— begin —
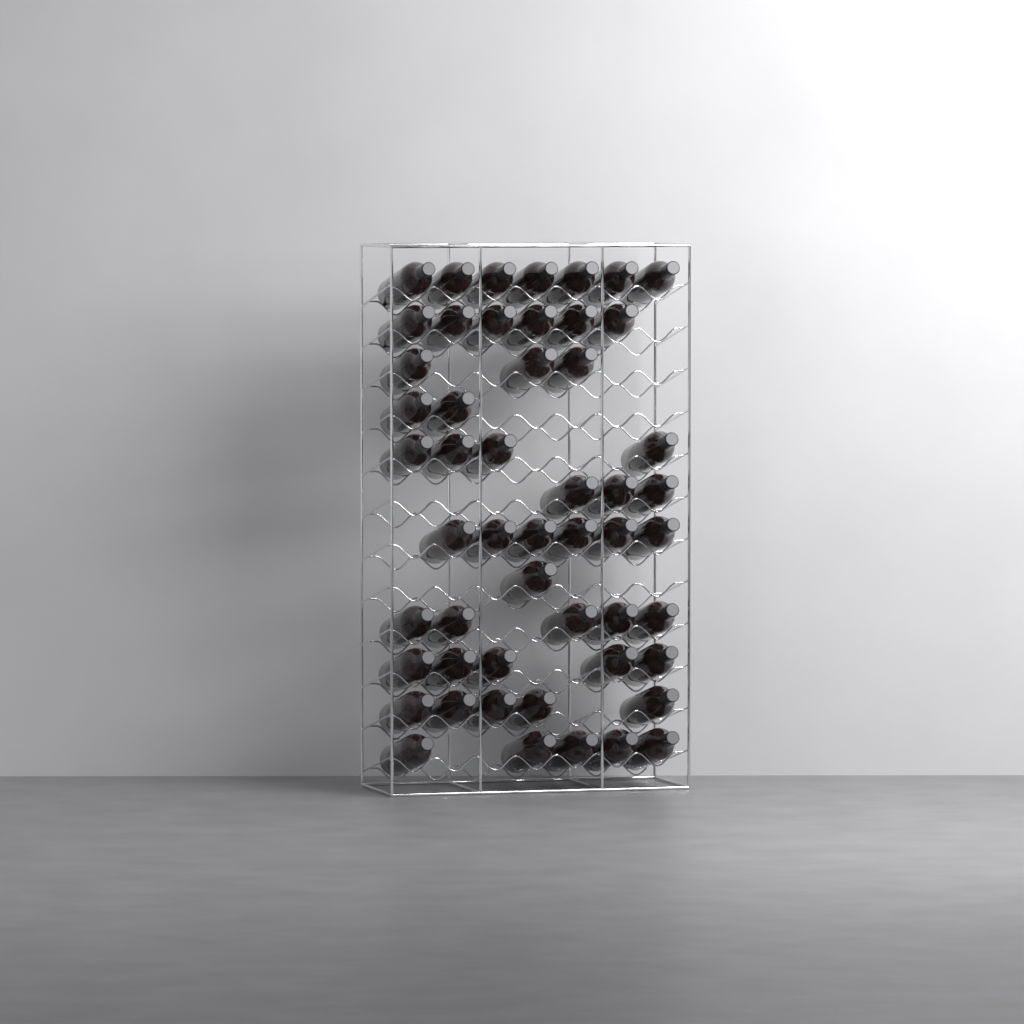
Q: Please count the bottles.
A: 52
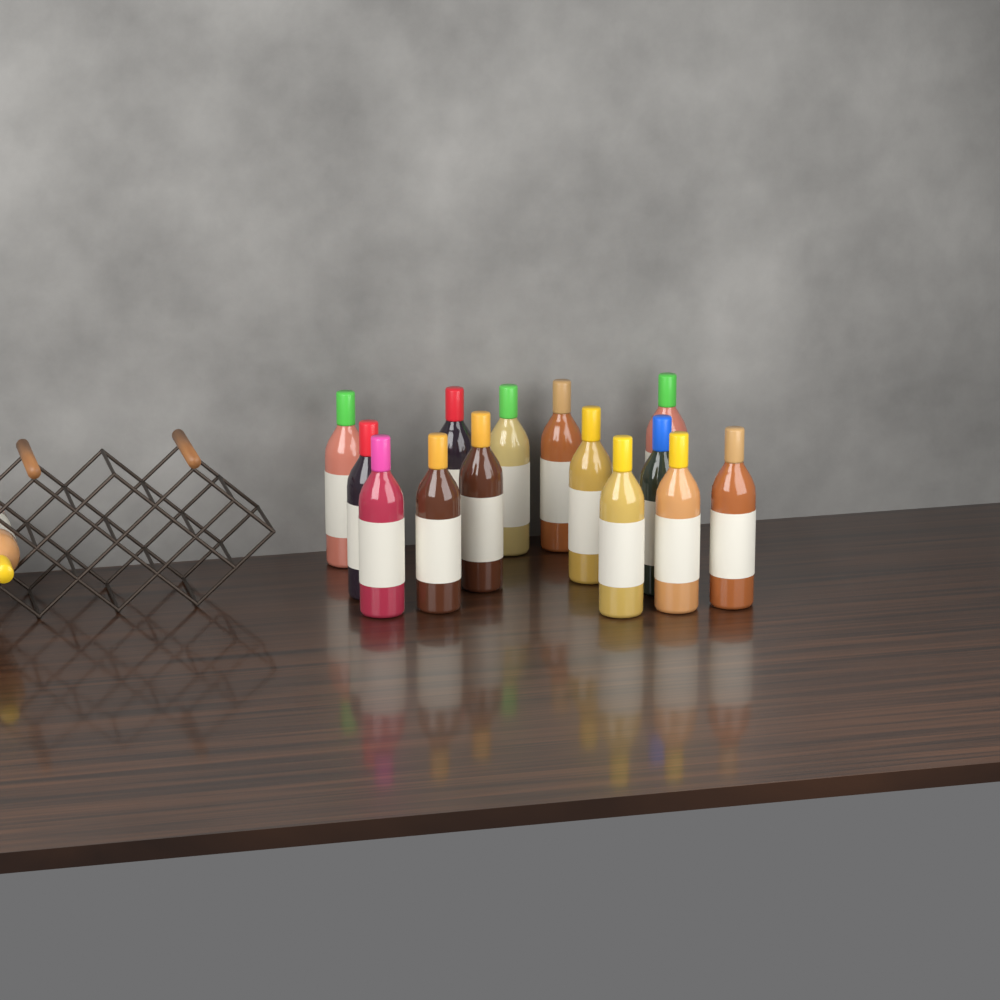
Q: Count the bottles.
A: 15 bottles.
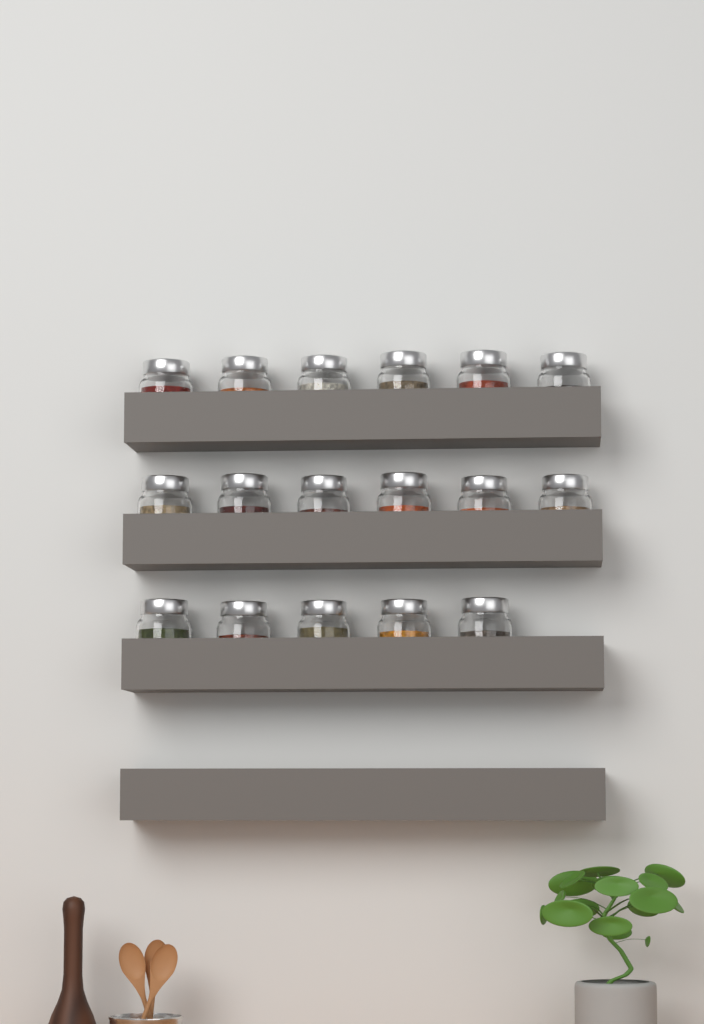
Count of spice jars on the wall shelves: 17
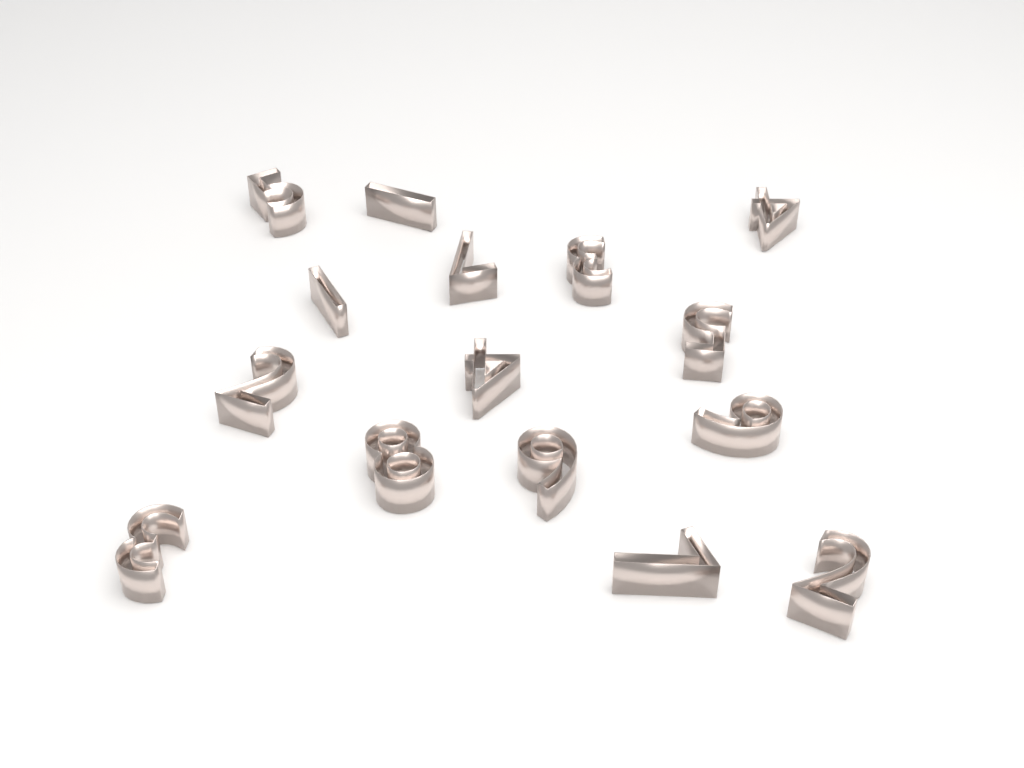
— end —
# Problem to work on
Rewrite the data above with every "bottles" swapped for "containers" and nothing else changed, leaving out the pictures.

# Written response
Q: Please count the containers.
A: 52
Q: Count the containers.
A: 15 containers.
Count of spice jars on the wall shelves: 17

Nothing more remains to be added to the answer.